#### [WHAT YOU ARE ASKED TO DO]
Please reproduce verbatim the part of the records that opens with the line containing "Document page, 1500x1125 pixels." and runs through the final line of the records.

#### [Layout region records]
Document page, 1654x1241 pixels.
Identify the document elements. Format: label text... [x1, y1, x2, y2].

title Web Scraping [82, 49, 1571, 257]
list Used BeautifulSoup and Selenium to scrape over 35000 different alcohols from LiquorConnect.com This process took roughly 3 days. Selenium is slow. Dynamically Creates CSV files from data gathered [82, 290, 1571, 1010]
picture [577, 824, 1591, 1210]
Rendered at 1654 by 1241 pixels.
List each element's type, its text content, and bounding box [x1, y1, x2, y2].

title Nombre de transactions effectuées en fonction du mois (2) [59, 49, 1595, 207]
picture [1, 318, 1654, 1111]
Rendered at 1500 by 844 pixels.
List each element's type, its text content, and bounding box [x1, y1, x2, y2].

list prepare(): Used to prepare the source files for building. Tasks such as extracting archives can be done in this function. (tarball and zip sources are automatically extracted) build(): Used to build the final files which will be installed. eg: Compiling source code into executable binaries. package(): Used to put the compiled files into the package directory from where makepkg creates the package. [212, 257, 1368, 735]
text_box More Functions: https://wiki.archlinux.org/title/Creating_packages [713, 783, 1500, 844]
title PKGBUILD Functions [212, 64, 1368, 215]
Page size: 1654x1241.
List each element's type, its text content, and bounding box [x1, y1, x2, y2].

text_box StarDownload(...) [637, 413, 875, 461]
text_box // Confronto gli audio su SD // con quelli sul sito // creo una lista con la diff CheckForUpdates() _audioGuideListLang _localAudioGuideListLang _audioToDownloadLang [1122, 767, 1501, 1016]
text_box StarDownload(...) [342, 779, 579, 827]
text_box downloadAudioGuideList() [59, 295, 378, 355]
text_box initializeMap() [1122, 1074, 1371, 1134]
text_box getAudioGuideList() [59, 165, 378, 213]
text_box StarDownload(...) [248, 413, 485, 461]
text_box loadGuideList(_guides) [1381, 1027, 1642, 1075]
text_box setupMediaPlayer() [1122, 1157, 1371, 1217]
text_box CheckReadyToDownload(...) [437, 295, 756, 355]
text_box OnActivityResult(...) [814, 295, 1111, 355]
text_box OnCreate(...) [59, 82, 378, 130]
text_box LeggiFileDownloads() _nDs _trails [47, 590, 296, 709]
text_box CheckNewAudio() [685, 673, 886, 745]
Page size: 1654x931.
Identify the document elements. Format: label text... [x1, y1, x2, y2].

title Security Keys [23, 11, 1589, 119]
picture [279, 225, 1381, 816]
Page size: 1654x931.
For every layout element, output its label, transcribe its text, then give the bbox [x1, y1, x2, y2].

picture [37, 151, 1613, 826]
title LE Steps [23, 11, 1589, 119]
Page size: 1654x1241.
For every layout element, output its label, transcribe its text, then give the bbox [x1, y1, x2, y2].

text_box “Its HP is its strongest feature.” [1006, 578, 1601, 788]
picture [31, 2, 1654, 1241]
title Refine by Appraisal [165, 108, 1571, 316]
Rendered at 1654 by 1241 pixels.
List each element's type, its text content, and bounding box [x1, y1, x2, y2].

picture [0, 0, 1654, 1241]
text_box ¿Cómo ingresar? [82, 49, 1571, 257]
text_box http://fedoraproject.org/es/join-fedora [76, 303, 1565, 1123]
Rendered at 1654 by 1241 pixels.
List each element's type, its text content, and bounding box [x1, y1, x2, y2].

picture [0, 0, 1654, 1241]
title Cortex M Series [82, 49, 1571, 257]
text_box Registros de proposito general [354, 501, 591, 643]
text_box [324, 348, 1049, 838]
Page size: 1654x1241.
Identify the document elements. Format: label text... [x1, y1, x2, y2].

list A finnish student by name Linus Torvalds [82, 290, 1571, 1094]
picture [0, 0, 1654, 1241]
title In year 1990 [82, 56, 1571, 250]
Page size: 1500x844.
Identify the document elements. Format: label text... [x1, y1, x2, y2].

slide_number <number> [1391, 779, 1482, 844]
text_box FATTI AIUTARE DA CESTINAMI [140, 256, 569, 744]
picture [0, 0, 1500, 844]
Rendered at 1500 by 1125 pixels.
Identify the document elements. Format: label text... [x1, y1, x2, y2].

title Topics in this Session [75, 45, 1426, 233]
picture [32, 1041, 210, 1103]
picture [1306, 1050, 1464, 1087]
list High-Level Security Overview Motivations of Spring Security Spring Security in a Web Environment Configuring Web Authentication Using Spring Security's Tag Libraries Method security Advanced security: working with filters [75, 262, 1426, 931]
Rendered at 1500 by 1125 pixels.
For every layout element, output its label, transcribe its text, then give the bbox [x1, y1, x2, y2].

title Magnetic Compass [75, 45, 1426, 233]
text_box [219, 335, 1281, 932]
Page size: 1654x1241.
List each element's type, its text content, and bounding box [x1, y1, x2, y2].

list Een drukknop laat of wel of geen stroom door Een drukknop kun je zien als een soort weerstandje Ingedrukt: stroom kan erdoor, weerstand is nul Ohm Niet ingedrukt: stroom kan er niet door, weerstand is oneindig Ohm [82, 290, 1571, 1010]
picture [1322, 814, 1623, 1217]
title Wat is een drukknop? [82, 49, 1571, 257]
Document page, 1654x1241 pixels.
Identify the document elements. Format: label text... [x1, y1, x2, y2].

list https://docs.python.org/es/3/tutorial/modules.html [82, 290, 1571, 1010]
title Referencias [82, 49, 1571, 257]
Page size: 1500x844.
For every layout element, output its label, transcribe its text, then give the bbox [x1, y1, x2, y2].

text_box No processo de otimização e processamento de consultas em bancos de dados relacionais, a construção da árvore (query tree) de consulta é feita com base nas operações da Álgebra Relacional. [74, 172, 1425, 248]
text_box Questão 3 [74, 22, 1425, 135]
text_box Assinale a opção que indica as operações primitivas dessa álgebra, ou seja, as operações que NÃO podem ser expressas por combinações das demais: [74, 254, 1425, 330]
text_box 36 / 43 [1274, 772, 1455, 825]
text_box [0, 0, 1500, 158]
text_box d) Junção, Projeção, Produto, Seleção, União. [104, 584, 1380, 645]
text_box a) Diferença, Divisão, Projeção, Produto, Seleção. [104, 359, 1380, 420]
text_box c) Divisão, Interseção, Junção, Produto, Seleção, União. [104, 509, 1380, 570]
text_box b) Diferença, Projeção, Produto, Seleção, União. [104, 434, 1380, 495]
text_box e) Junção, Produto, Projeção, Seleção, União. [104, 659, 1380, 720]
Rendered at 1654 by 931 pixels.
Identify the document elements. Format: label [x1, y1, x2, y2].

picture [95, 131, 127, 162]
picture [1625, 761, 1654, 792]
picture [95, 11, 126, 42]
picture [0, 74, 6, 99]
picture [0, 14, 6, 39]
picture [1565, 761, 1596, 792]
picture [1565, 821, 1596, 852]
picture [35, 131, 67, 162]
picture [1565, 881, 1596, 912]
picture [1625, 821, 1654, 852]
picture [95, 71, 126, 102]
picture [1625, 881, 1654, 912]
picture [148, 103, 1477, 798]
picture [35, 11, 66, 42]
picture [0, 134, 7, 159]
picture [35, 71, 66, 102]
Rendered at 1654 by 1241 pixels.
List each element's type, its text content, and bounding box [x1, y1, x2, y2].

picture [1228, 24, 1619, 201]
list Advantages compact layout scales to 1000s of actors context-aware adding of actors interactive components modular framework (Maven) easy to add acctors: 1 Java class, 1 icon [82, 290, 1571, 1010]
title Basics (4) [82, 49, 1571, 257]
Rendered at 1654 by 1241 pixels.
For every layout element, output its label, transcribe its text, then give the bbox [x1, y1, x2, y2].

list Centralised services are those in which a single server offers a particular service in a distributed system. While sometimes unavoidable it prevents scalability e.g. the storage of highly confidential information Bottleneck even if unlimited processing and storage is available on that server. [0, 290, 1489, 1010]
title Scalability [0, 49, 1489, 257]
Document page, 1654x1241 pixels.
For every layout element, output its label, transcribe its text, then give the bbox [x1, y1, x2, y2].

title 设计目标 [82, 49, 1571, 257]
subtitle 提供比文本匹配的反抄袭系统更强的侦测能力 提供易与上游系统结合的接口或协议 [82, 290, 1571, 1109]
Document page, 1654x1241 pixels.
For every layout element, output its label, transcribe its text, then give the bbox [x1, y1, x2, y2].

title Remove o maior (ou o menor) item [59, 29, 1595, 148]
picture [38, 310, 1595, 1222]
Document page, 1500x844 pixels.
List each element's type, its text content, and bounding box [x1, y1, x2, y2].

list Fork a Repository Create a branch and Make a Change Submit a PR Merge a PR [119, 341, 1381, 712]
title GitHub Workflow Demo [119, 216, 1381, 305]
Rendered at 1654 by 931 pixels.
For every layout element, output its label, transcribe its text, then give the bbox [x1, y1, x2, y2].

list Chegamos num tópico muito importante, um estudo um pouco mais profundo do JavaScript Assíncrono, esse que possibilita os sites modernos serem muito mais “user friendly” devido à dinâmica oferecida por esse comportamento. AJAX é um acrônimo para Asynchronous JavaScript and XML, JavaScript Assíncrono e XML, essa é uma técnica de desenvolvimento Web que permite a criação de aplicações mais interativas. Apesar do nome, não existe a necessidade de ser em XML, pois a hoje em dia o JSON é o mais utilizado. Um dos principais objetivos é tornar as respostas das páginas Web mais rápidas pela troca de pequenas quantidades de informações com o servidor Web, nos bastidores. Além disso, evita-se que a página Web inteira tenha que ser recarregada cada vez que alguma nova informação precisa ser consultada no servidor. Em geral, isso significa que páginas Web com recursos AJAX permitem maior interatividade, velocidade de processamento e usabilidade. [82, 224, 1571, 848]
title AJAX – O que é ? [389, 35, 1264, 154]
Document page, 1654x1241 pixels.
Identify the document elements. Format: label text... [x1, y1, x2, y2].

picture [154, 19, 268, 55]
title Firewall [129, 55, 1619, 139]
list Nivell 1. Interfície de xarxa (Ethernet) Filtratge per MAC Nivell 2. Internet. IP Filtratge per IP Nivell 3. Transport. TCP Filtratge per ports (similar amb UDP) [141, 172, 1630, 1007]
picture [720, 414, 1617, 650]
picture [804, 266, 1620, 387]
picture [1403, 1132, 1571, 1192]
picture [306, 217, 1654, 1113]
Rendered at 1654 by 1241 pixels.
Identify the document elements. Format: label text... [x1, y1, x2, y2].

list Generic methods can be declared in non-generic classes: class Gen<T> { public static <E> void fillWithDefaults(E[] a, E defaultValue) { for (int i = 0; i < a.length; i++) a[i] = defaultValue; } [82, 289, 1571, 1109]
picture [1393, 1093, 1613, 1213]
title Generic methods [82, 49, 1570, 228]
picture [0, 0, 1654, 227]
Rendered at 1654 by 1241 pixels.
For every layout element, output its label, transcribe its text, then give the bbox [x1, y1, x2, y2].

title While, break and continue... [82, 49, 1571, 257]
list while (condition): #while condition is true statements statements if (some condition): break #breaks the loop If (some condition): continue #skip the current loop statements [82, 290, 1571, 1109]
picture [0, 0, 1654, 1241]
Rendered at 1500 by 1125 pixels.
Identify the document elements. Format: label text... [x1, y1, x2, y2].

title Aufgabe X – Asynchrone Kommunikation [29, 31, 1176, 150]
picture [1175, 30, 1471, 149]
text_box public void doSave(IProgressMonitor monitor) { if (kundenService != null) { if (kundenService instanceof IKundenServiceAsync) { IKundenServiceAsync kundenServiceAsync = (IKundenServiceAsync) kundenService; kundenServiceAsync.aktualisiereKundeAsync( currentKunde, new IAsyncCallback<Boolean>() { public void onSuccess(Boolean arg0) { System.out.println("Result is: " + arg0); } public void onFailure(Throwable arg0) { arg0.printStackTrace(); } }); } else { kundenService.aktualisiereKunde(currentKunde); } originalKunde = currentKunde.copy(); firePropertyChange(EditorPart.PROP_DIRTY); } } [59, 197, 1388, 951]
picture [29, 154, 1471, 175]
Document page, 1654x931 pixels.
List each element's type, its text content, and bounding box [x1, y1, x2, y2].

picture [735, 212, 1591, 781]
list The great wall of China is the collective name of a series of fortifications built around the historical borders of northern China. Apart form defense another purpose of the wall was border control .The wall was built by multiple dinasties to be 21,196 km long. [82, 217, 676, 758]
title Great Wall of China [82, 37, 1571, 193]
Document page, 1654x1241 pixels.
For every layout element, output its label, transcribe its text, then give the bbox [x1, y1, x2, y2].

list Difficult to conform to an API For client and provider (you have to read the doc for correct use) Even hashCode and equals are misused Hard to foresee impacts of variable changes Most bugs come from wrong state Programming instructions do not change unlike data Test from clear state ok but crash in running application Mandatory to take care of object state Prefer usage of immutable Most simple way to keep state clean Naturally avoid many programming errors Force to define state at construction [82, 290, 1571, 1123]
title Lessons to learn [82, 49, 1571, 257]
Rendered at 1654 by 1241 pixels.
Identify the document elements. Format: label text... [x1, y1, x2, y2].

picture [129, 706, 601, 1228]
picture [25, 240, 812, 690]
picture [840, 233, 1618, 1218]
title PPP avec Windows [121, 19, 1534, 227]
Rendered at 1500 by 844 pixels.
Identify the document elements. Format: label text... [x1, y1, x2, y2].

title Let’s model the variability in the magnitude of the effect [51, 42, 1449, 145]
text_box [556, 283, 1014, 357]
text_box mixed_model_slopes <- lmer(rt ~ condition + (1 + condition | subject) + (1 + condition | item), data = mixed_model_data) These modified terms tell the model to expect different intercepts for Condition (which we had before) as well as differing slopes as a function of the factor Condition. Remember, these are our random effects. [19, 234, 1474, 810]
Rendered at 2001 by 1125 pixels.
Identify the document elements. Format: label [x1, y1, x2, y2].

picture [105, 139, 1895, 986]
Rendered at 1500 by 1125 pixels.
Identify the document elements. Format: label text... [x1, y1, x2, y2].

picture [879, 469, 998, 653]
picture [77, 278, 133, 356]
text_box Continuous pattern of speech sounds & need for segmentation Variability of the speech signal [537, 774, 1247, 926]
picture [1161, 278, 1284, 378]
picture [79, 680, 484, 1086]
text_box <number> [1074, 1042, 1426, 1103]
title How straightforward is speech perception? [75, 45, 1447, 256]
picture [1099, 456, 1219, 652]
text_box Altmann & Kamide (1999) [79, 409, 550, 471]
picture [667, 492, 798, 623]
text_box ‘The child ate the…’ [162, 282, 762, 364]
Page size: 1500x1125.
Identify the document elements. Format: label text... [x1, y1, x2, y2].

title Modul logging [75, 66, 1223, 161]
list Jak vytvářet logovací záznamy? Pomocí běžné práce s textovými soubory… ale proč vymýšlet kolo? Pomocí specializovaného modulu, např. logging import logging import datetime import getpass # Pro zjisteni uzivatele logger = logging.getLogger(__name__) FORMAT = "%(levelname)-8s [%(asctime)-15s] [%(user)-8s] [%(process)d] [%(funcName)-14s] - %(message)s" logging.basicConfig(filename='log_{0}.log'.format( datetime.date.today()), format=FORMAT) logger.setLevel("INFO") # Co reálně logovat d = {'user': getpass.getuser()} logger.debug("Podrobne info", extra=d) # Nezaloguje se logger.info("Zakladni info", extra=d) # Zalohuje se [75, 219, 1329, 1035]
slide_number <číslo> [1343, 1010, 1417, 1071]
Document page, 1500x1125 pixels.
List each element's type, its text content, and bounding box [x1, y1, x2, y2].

#### [THE REPLY]
Document page, 1500x1125 pixels.
List each element's type, its text content, and bounding box [x1, y1, x2, y2].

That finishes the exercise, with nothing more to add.